Guillermo Almeyra
Hace rato que en el medio académico y periodístico se piensa en términos de naciones sin ver que estas no son social o culturalmente homogéneas, sino una construcción histórico-cultural que abarca clases y sectores en conflicto permanente entre sí. En consecuencia, se difunde el hablar de conflictos de naciones y hasta de civilizaciones: así Marianne, la República, la señora Francia, se opondría al Tío Sam, o China o Rusia disputarían a este su hegemonía y así sucesivamente. Una de las contradicciones del sistema capitalista –la diversidad y la competencia de capitales, la utilización por estos de su Estado, la territorialidad del capitalismo– es asumida como si fuera la única y principal, y lo que aparece en la superficie es tomado como si fuese la esencia misma del problema.
Por supuesto, el nacionalismo, tanto el de los oprimidos como el de los opresores, es una gran fuerza ideológica, política y cultural, pero ese nacionalismo, incluso el que se opone al imperialismo (o sea, al nacionalismo de los colonizadores reaccionario y opresor), no es antisistémico ni anticapitalista, aunque debilite la manifestación actual del capitalismo que es el imperialismo del gran capital financiero y de los estados a su servicio. Para la liberación social el nacionalismo antiimperialista es condición necesaria pero no suficiente, porque la liberación nacional, en cualquier rincón de la Tierra, sólo podrá ser total y definitiva cuando quienes viven de la opresión de la inmensa mayoría de la humanidad hayan sido vencidos en sus propios países tras haber sido expulsados de la mayor parte de las regiones del globo.
O sea, el comienzo de la liberación de unos pocos en un territorio periférico solo puede culminar con éxito en la liberación general del sistema que dentro de cada nación oprime y explota a las mayorías y que hace que una minoría extranacional, apoyada siempre en estados nacionales, oprima a otras naciones.

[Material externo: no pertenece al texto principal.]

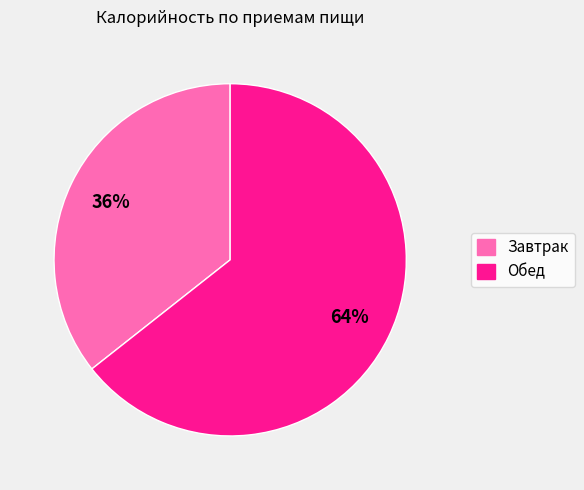

Which category accounts for the majority?

Обед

En una palabra: si se quiere ser consecuentemente anticolonialista y ayudar a descolonizar a los países dependientes, hay que ser algo más que un nacionalista deseoso de reformar la relación de dependencia que impone el capitalismo imperialista. Hay que ser anticapitalista, entre otras cosas porque la parte principal del capital en nuestros países está en manos de las trasnacionales y los capitalistas locales están fusionados con el capital financiero internacional, de modo que no puede haber una alianza entre ellos y sus explotados.
En nuestros países latinoamericanos el capitalismo se impuso mediante una salvaje explotación basada en la negación de las otras culturas, en la imposición de criterios racistas y de castas a partir del color de la piel, así como en la servidumbre y la esclavitud. El imperialismo del destino manifiesto de Estados Unidos se apoya también en el concepto de pueblo elegido por Dios, el cual siempre ha sido, desde los tiempos más remotos, profundamente racista.